**TEXTO PARA ANÁLISE**
_ _ _ _ _
Tudo isso devia ser óbvio. Mas muitas pessoas parecem ser incapazes de perceber. Talvez a ilustração mais clara disso esteja na revolução que varreu as escolas e os ministérios da Educação durante as décadas de 50 e 60, que nos disse, com base na autoridade de uma multiplicidade de pensadores, desde Rousseau a Dewey, que a educação não tem a ver com obediência e estudo mas com auto-expressão e recreação. Considerava-se suficiente libertar as crianças das restrições da sala de aulas e do programa tradicional para elas exprimirem as suas capacidades criativas naturais, crescendo através da liberdade e adquirindo saber pela experiência e pela descoberta em vez de pela «aprendizagem repetitiva».
Um útil exemplo dessa falácia é dado pelo relatório do Conselho Consultivo Central da Educação dirigido por Lady Plowden, apresentado em 1967 e encomendado pelo Ministério da Educação como orientação em matéria de ensino primário. O desenvolvimento da «educação» como um campo independente de estudo, e a legislação que obrigou novos professores não especializados a frequentar um curso sobre essa matéria, produzira uma nova espécie de «peritos» cuja adesão às teorias optimistas não era, em egra, moderada por nenhuma experiência prolongada de sala de aula nem estorvada por qualquer reserva especial de senso comum. Foi através do «educacionistas» que a ideologia do «nascido livre» encontrou o seu mais potente canal de influência. Nada servia melhor aos professores, na sua nova e difícil situação de mentalizadores de crianças para a nação, do que a visão avançada pelo Relatório Plowden, com a sua conclusão «comprovada» de que a educação é um processo de livre exploração e autodesenvolvimento em que o professor desempenha não o papel de perito, exemplo ou autoridade, mas de conselheiro, companheiro de brincadeira e amigo. A clara tendência do relatório era sugerir que os métodos tradicionais – disciplina, estudo e instrução – não têm particular valor; na verdade, esse ensino não faz parte em si mesmo do papel do professor. Avisa-nos de que «um professor que só confia na instrução […] afasta as crianças da aprendizagem». O dever do professor é estar disponível enquanto a criança se exprime, provocando mas não controlando uma resposta que está para além de julgamento ou de repreensão. Se alguma coisa correr mal, não pode culpar-se a criança – e ainda menos puni-la. Nem pode culpar-se o professor, uma vez que o seu papel já não é o de iniciador ou guia. O único sujeito de «culpa» é a sociedade e as suas hierarquias, e as «condições de privação» para as quais a escola deve propor remédio. Quando essas abstracções forem responsabilidades pelo fracasso, só o Estado pode providenciar a cura. A solução imediatamente adoptada na esteira do Relatório Plowden foi, por isso, exactamente a que é encorajada na esfera económica pela falácia da melhor das hipóteses: a subsidiação do fracasso e a transferência maciça de recursos daqueles que fazem bom uso deles para os que não o fazem.
_ _ _ _ _
**TAREFA ATRIBUÍDA**
Segundo o texto, em que ano foi apresentado o relatório dirigido por Lady Plowden? Use apenas o que está no texto.

[Dados recolhidos]
_ _ _ _ _
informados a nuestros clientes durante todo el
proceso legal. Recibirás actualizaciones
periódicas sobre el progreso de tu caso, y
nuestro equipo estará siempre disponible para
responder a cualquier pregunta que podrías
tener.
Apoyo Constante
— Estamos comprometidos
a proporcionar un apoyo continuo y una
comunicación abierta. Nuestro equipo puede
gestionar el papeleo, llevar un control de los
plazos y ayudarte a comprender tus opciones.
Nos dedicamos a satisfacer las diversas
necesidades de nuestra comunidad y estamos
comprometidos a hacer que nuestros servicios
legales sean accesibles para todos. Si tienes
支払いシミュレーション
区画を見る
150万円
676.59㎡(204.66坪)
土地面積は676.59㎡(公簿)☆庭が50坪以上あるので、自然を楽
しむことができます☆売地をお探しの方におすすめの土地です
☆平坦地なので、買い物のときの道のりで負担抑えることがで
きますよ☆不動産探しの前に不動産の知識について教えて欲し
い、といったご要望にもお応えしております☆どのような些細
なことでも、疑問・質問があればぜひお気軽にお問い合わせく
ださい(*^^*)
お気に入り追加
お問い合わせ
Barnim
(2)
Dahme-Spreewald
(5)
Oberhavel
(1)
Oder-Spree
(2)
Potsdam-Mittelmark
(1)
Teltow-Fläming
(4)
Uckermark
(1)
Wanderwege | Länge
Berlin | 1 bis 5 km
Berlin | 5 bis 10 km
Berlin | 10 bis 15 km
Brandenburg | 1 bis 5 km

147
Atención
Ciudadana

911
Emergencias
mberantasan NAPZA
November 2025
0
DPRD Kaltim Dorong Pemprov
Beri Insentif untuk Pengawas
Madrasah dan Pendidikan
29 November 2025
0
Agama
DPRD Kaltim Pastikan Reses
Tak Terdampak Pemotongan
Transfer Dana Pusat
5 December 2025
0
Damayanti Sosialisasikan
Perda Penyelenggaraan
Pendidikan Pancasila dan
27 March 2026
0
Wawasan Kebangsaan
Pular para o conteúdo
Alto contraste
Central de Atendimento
_ _ _ _ _
**RESPOSTA**
Em 1967.